Firstly, a few days ago this blog recorded its millionth visitor! Yes, the blog about that most disastrous of kings, Edward II, has had a million visitors. A million. As in, the entire population of Birmingham, and twice the number of residents of Manchester. I'm thrilled and delighted. Thank you, all of you, for your support and for reading!
Secondly, my book Edward II: The Unconventional King has now had eighteen reviews on Amazon UK, of which thirteen are five stars and four are four stars. On Amazon US and Amazon India, it currently has an average five-star rating, and on Goodreads, an average of 4.67 out of five stars.
Thirdly, my next project is well underway, and I'm hard at work on it. It's a biography of Edward II's queen and is provisionally titled Isabella of France: The Rebel Queen, and should be published in about April or May next year. It focuses on the years 1308 to 1330, the most dramatic of Isabella's life; as in my book about her husband, I'm not really interested in exploring her childhood, or the obscure last twenty-eight years of her life, but want to write all about the real meat of the story, her marriage to Edward, how she moved into a position of opposition to him, and what happened afterwards. There are lots of inventions told about Isabella - Edward giving her jewels to Piers Gaveston in 1308 (invented by Agnes Strickland in the nineteenth century), abandoning her while pregnant at Tynemouth in 1312 (a chronicler writing many years later getting confused with Isabella being at Tynemouth in 1322), punitively removing her children from her in 1324 (invented in a doctoral thesis in the late 1970s), and so on - and I want to tell her real story. More info as and when!
Mazel tov on all your successes ... may you have many more. I look forward to reading the book on Isabella (BTW ... I read somewhere that the worst anti-Isabella stuff came out during Edward III's reign ... do you know if this is true? If so, could he do anything about it? I've always thought that Edward III came to doubt his father's death.)

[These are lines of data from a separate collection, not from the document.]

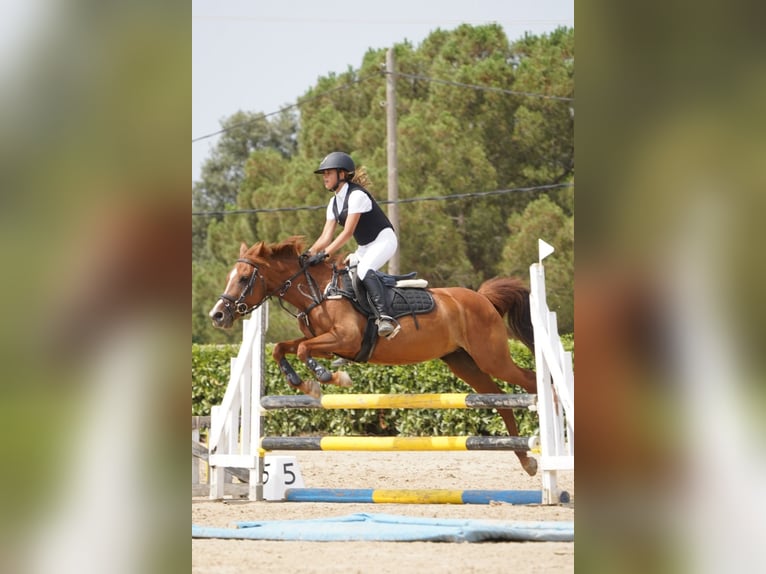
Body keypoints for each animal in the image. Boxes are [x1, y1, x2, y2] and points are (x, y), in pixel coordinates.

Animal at [208, 236, 539, 476]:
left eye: (244, 278)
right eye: (228, 277)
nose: (217, 315)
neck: (319, 291)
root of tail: (483, 298)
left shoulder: (345, 339)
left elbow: (303, 349)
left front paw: (327, 377)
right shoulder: (328, 344)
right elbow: (284, 347)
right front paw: (303, 383)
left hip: (491, 358)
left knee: (530, 381)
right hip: (463, 362)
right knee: (499, 399)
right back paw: (526, 460)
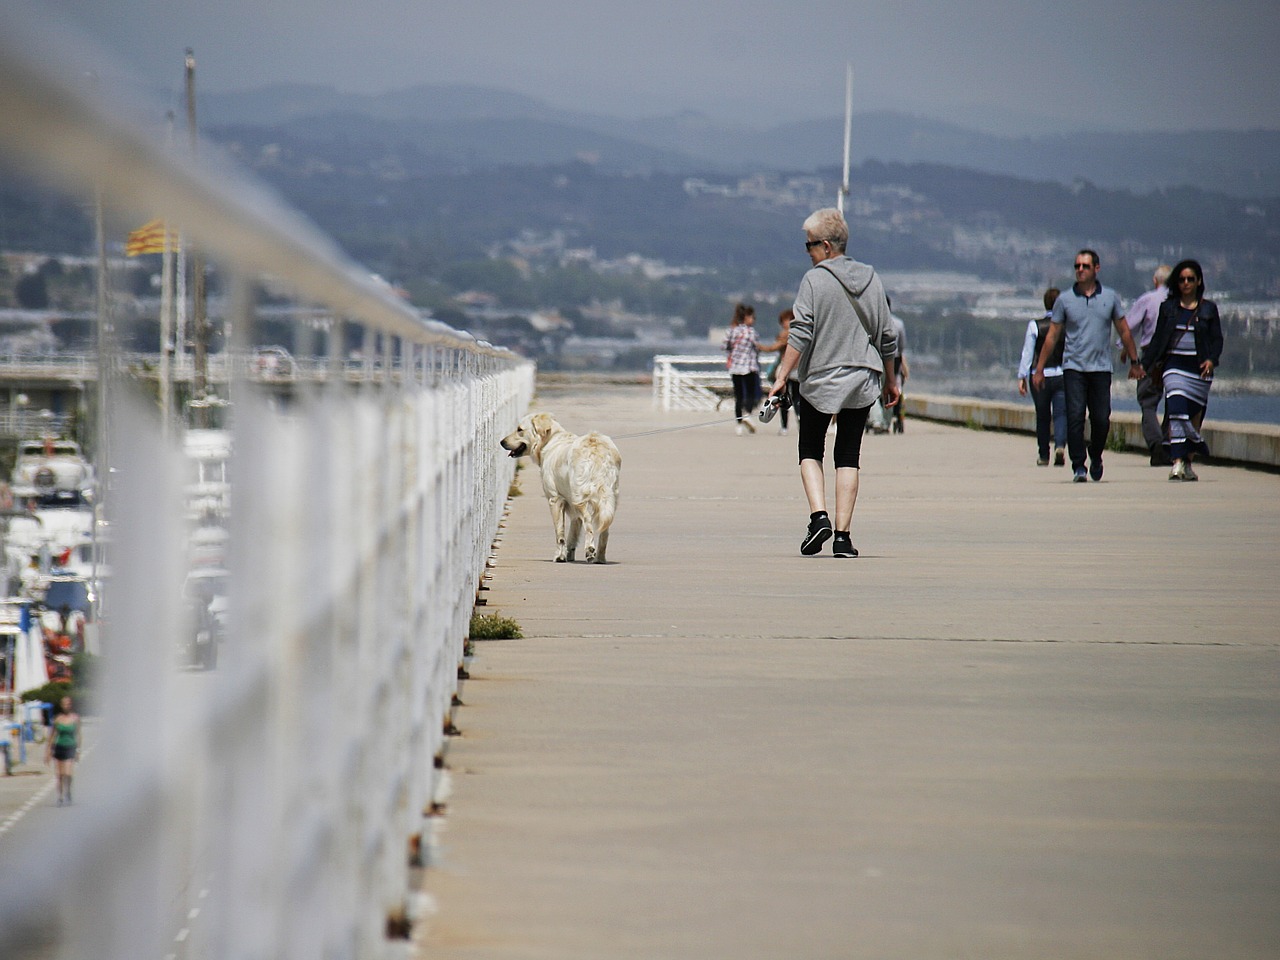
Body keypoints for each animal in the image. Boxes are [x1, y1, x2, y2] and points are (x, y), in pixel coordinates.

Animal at [499, 414, 619, 563]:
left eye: (519, 429)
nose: (501, 442)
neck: (551, 440)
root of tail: (596, 446)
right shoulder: (573, 510)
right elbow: (572, 535)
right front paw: (569, 555)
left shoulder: (554, 499)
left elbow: (560, 534)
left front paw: (560, 556)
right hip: (609, 498)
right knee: (605, 529)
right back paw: (600, 558)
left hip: (579, 498)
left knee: (588, 521)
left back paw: (590, 550)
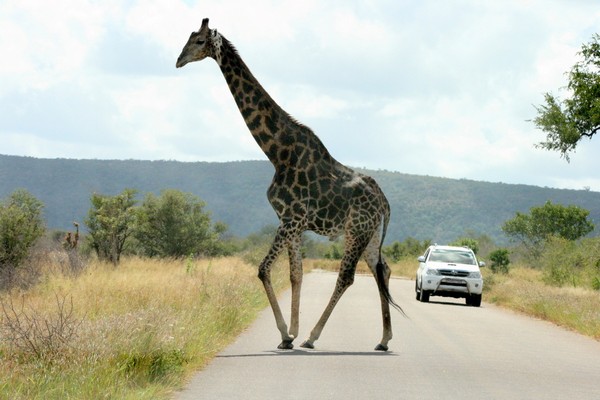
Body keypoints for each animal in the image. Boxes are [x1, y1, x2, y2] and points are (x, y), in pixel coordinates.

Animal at [177, 18, 404, 350]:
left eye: (198, 41)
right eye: (189, 37)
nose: (178, 60)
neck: (277, 152)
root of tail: (385, 202)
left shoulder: (290, 218)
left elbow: (263, 269)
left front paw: (287, 333)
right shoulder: (292, 222)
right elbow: (296, 274)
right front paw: (290, 334)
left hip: (356, 230)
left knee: (347, 276)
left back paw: (314, 336)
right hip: (371, 233)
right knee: (382, 269)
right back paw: (384, 338)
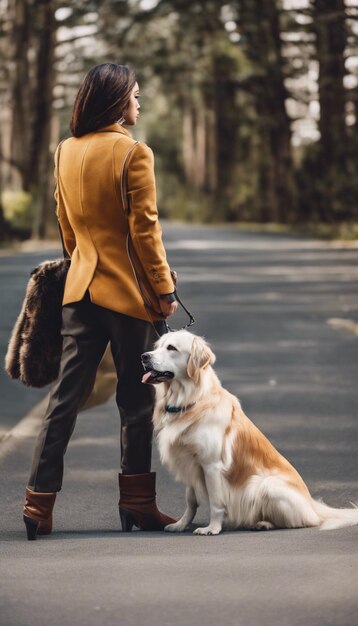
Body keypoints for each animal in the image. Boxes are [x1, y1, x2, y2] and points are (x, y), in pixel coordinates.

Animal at [141, 330, 356, 532]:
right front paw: (181, 524)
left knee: (302, 521)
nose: (144, 356)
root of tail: (312, 504)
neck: (191, 400)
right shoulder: (190, 463)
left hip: (264, 485)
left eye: (171, 348)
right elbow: (191, 501)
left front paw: (212, 528)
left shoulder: (211, 465)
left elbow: (216, 503)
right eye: (157, 346)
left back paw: (264, 523)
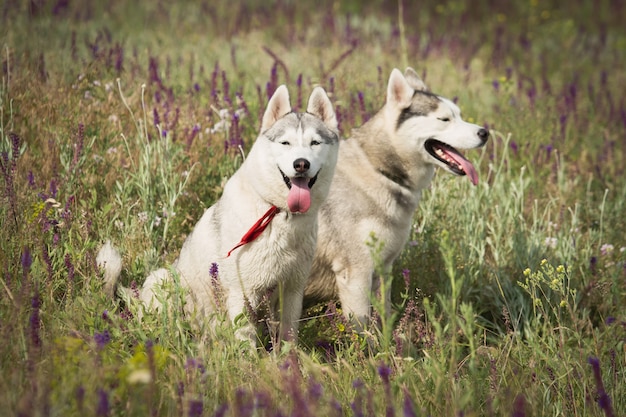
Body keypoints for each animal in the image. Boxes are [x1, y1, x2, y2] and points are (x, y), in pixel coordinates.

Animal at [98, 84, 338, 342]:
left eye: (315, 143)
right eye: (285, 143)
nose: (301, 164)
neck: (278, 214)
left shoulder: (292, 289)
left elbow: (288, 337)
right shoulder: (243, 292)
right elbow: (245, 339)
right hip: (163, 280)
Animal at [302, 66, 488, 324]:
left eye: (459, 115)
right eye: (444, 119)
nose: (485, 133)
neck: (380, 170)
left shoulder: (384, 269)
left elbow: (385, 317)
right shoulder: (356, 274)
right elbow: (361, 328)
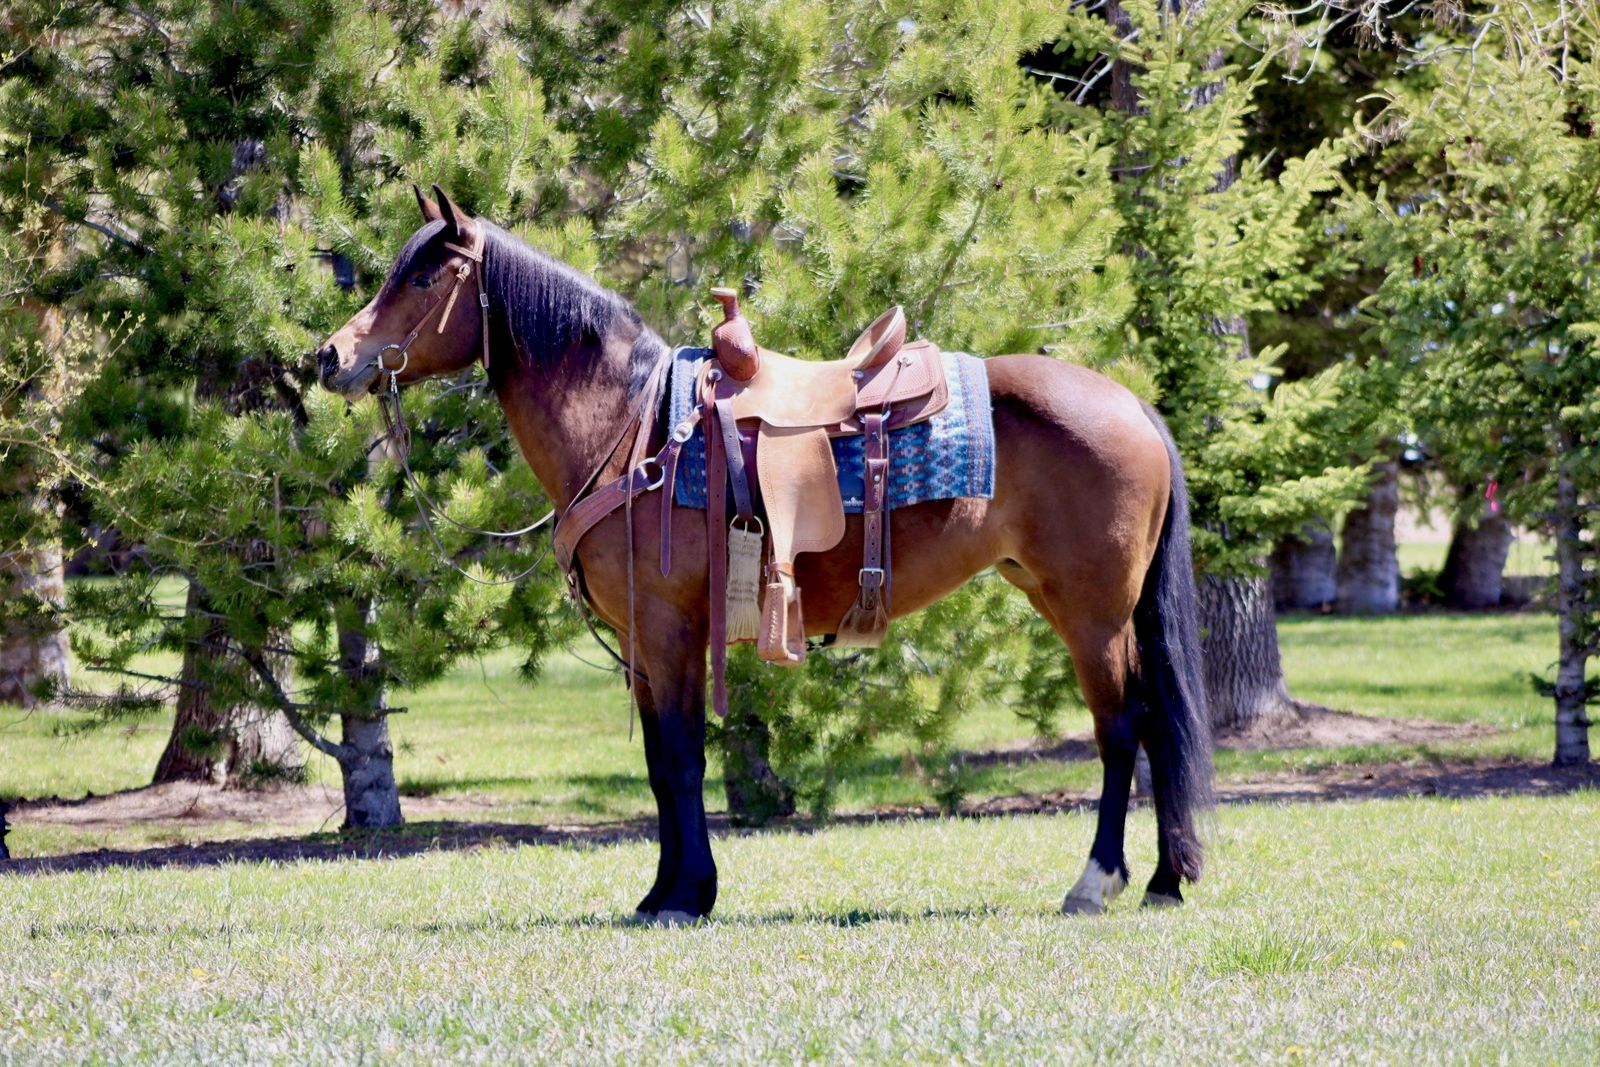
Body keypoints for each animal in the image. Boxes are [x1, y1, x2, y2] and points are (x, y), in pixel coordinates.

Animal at [316, 185, 1213, 924]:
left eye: (426, 279)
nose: (331, 356)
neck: (634, 428)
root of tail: (1131, 402)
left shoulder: (672, 632)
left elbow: (682, 760)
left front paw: (687, 896)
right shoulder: (644, 644)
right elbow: (659, 762)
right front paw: (663, 891)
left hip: (1091, 613)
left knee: (1124, 727)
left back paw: (1097, 882)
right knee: (1153, 727)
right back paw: (1166, 879)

The worst stuff about Isabella was written a few centuries after her death, except for Geoffrey le Baker, who in the 1350s was trying to push for Edward II's canonisation and called her 'Jezebel' and 'the iron virago'.
Congratulations, Kathryn. Edward and Isabella! :-) Great news, indeed :-)
Congratulations! All brilliant news! So glad you are reaping your rewards:)
So looking forward to this! I love your book on Edward II, especially your ability to present the facts , and your opinion on them, without manipulating the reader to your point of view. I initially found your blog while looking for information on Isabella so I'm very excited to hear of your latest project! Congratulations!
Thanks so much, Ami! I'm so pleased you enjoyed the book!